このサービスは国民の食生活を変えただけでなく、飲食店にも大きな変革をもたらした。多くの飲食店がデリバリープラットフォームに出店するようになり、その中でも高級ブランドのイメージを維持するべく出店を見送り続けたスターバックスでさえついに2018年、餓了麽に出店した。デリバリーサービスと安い価格設定で大きく成長した中国本土のコーヒーチェーンluckin coffeeとよく対比され、その脅威に負けての出店とみられる。
▲カルフールなどのスーパーも餓了麽に出店
- スーパー
スーパーの商品もデリバリーサービスで注文できる。スマホで注文後、スーパーの店員が注文商品を店内で探し集めて配達員に手渡す。平均して1時間以内には届くようになっていて、さらに10㎏以上のものでも配送してくれるため主婦にとっては助かる。
- 果物や野菜などの生鮮食品
現在、生鮮食品ECは中国で話題の業界の1つである。美団や餓了麽などのデリバリー大手以外にも、アリババやテンセントなどが新たに市場へ参入したことで業界の競争はさらに過熱した。
これもスーパーのカテゴリーと基本的には同じだが、繊細な食品ということで保冷などの措置がきちんとしている点で、生鮮食品カテゴリーとして独立している。また、このカテゴリーの商品はスーパーよりも元は市場で販売されていることが多く、たくさんの個人店がプラットフォームに出店した。餓了麽が2017年に杭州の市場と連携し野菜などのデリバリーサービスを開始してからは、デリバリー経由の売り上げが全体の8割を占める店も現れたという。これに続いて美団も「美団買菜」という生鮮食品デリバリー専用のアプリをリリースし、生鮮食品デリバリー事業に注力していく姿勢を示している。
- 生花
花屋が自社サービスとして配達を行っているケースは以前からあるが、専用の配達員を設置するための人件費は1つのデメリットであった。現在は花屋もデリバリー業者と連携し、プラットフォームを通して花束の注文・配達サービスを提供するのがトレンドとなった。
- 医薬品
体調がすぐれないときは、薬局に行かずともスマホで薬を買うこともできる。餓了麽のアプリでは鼻炎や風邪の薬、胃薬などの医薬品の提供が確認できた。フードデリバリーと同じように、市販薬をスマホで注文し、およそ30分で届くようになっている。
▲美団で販売されるスマートスピーカー
- スマホなどの電子製品
最近はイヤホンや充電器などの小型電子製品もデリバリー業界に現れた。さらにデリバリー業者は通信機器の販売企業とも連携し、スマホのデリバリーサービスをも打ち出し、現在中国の一部地域ではデリバリー経由でスマホを買うことができる。しかしスマホのような高額商品をデリバリーで買うにはまだ不安があり、このサービスの拡大には懸念の声もある。
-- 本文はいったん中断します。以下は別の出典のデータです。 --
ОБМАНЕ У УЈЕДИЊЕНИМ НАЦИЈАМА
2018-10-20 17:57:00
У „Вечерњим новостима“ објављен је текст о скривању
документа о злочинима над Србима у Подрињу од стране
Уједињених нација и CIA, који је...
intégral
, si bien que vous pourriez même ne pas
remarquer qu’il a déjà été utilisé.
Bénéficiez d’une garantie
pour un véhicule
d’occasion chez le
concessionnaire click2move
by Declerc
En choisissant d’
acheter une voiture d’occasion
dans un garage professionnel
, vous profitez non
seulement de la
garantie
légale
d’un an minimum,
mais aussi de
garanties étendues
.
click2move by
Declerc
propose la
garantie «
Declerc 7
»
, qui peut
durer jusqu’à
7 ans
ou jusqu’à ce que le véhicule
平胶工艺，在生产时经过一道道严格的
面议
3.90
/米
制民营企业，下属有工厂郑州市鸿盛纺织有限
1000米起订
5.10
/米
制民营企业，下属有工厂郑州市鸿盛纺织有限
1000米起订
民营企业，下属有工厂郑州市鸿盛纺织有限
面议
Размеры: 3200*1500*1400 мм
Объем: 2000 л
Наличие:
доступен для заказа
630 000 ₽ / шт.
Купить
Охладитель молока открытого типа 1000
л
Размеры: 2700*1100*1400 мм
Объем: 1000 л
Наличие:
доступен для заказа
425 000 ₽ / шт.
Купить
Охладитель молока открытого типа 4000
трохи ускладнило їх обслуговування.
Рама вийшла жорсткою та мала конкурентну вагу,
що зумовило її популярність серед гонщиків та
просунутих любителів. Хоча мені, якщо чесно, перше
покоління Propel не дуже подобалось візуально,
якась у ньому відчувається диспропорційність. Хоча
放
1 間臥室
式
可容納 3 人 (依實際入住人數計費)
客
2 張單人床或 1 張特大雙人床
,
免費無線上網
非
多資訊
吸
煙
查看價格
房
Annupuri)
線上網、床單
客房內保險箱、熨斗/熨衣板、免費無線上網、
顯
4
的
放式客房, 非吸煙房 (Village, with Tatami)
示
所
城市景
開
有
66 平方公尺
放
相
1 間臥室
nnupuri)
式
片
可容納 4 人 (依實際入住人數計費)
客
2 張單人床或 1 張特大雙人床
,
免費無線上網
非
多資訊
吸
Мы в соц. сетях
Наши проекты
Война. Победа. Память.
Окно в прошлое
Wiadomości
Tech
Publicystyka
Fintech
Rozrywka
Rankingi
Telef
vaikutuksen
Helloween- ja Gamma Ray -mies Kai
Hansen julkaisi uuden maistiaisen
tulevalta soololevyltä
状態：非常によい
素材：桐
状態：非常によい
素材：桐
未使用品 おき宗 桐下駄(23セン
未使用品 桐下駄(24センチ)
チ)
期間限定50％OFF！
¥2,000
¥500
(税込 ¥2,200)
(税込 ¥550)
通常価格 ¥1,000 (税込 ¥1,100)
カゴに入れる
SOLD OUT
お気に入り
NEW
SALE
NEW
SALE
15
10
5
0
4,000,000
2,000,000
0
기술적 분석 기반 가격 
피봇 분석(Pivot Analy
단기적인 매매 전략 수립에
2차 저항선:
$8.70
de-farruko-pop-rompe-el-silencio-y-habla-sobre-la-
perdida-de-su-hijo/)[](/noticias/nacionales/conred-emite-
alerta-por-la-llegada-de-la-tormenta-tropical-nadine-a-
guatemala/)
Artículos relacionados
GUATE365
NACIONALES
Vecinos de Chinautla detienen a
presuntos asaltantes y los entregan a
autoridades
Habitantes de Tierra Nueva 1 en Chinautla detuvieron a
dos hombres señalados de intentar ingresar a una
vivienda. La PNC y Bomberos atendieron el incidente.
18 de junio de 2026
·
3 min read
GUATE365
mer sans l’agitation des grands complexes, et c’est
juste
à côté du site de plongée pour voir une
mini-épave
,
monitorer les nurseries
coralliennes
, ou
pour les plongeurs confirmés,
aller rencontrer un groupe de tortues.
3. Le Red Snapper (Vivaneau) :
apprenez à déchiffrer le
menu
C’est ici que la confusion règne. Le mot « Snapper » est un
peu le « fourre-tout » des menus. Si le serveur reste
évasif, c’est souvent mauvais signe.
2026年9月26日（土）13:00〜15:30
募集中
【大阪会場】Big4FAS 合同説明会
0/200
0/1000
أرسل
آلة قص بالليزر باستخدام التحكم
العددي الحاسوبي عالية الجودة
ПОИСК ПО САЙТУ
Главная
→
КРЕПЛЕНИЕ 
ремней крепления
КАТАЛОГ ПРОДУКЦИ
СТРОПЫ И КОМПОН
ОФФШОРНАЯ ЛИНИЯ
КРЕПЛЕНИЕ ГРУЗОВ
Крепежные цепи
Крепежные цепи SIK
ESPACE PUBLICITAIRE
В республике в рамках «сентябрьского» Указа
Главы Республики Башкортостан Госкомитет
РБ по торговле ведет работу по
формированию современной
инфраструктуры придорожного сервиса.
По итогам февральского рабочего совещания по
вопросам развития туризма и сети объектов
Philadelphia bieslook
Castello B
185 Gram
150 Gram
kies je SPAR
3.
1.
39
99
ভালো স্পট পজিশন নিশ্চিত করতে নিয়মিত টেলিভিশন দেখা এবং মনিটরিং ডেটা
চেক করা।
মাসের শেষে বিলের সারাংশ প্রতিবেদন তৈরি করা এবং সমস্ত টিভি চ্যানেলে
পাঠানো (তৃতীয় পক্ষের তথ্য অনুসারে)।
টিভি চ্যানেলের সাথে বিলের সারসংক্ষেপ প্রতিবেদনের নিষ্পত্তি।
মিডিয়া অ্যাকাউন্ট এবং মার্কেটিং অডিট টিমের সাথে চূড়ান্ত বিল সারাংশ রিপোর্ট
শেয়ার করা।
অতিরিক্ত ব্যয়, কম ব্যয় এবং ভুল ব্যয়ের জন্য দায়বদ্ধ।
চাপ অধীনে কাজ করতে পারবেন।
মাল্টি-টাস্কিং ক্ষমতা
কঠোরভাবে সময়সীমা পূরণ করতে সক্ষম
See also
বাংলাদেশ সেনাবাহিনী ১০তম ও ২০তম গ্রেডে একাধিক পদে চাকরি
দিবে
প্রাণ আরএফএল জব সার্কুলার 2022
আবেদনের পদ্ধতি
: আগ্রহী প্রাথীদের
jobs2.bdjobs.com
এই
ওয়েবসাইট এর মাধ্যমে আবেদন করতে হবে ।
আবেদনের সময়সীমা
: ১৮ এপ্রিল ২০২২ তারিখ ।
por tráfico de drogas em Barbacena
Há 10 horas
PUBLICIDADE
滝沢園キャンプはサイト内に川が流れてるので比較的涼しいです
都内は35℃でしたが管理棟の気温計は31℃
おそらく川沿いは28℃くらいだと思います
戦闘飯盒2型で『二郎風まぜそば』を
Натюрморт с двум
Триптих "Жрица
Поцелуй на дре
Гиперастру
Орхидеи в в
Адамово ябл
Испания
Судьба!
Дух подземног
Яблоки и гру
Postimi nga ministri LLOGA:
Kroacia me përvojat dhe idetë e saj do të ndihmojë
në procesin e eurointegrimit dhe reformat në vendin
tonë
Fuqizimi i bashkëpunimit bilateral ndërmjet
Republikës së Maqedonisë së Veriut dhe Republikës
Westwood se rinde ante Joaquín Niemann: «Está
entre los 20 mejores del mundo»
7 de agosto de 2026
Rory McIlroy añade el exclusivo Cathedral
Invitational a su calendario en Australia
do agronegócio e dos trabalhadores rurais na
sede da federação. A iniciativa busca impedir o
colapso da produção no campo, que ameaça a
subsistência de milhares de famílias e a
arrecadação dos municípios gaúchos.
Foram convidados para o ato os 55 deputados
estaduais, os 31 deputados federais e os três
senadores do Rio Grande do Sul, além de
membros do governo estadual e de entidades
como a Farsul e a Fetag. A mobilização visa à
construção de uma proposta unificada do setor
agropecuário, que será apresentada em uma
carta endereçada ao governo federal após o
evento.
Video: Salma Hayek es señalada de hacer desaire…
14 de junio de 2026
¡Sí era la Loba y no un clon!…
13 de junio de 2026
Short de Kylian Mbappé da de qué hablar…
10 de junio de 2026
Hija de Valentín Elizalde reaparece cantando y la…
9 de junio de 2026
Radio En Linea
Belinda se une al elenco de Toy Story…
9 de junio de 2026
▲2018年中国デリバリー市場シェア(出典:iiMedia Research)
iiMedia Researchが発表したデータによると、2018年の中国デリバリー市場はその51.8%を美団が占め、業界最大手となった。次いで餓了麽は47.4%のシェアを獲得し2位となった。この両社以外にも果物のECプラットフォーム「毎日優鮮」など専門的なアプリがデリバリー市場の競争に参戦し、細分化された市場シェアを奪おうとしている。デリバリープラットフォームは各社様々な業界に目を付け、相次いで新しいサービスを打ち出してきた。これからはバイクで運べるものなら何でもすべてデリバリーできるようになるかもしれない。